[Excerpts from a dataset]

============

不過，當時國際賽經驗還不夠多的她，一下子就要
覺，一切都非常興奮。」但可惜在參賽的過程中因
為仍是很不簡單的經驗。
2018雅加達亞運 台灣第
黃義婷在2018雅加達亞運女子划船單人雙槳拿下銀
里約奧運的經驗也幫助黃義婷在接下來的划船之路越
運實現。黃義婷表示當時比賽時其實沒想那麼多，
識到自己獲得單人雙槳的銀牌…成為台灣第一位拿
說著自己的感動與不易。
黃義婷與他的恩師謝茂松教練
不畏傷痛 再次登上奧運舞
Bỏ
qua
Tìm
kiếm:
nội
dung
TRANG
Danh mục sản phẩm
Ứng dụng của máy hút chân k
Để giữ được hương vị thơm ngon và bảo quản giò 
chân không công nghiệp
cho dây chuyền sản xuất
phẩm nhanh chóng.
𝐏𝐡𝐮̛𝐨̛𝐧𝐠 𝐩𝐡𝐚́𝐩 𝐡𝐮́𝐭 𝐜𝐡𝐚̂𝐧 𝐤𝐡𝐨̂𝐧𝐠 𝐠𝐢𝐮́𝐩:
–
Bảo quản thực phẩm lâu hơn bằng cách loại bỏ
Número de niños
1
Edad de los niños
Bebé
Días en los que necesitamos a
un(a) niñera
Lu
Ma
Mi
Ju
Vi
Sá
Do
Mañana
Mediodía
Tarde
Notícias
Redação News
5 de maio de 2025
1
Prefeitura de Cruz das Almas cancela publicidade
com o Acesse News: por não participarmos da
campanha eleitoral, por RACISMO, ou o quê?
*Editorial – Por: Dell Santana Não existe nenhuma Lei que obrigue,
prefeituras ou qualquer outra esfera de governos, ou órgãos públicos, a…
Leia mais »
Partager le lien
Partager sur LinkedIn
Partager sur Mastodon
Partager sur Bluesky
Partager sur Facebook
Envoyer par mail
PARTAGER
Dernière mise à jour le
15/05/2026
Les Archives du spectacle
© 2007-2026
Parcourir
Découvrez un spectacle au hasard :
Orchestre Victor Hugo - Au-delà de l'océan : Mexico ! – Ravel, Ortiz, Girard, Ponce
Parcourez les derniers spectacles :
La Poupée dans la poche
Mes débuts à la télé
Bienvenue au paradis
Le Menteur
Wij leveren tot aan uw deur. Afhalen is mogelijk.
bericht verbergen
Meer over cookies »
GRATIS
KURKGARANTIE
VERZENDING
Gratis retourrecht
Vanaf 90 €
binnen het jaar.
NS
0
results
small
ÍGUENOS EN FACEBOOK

============

- EXERCISE OBJECTIVE:
Nothing but the lines from the one that contains "Bienvenue au paradis" through the end of the data above should appear, each reproduced exactly.

- ANSWER TO THE PROBLEM:
Bienvenue au paradis
Le Menteur
Wij leveren tot aan uw deur. Afhalen is mogelijk.
bericht verbergen
Meer over cookies »
GRATIS
KURKGARANTIE
VERZENDING
Gratis retourrecht
Vanaf 90 €
binnen het jaar.
NS
0
results
small
ÍGUENOS EN FACEBOOK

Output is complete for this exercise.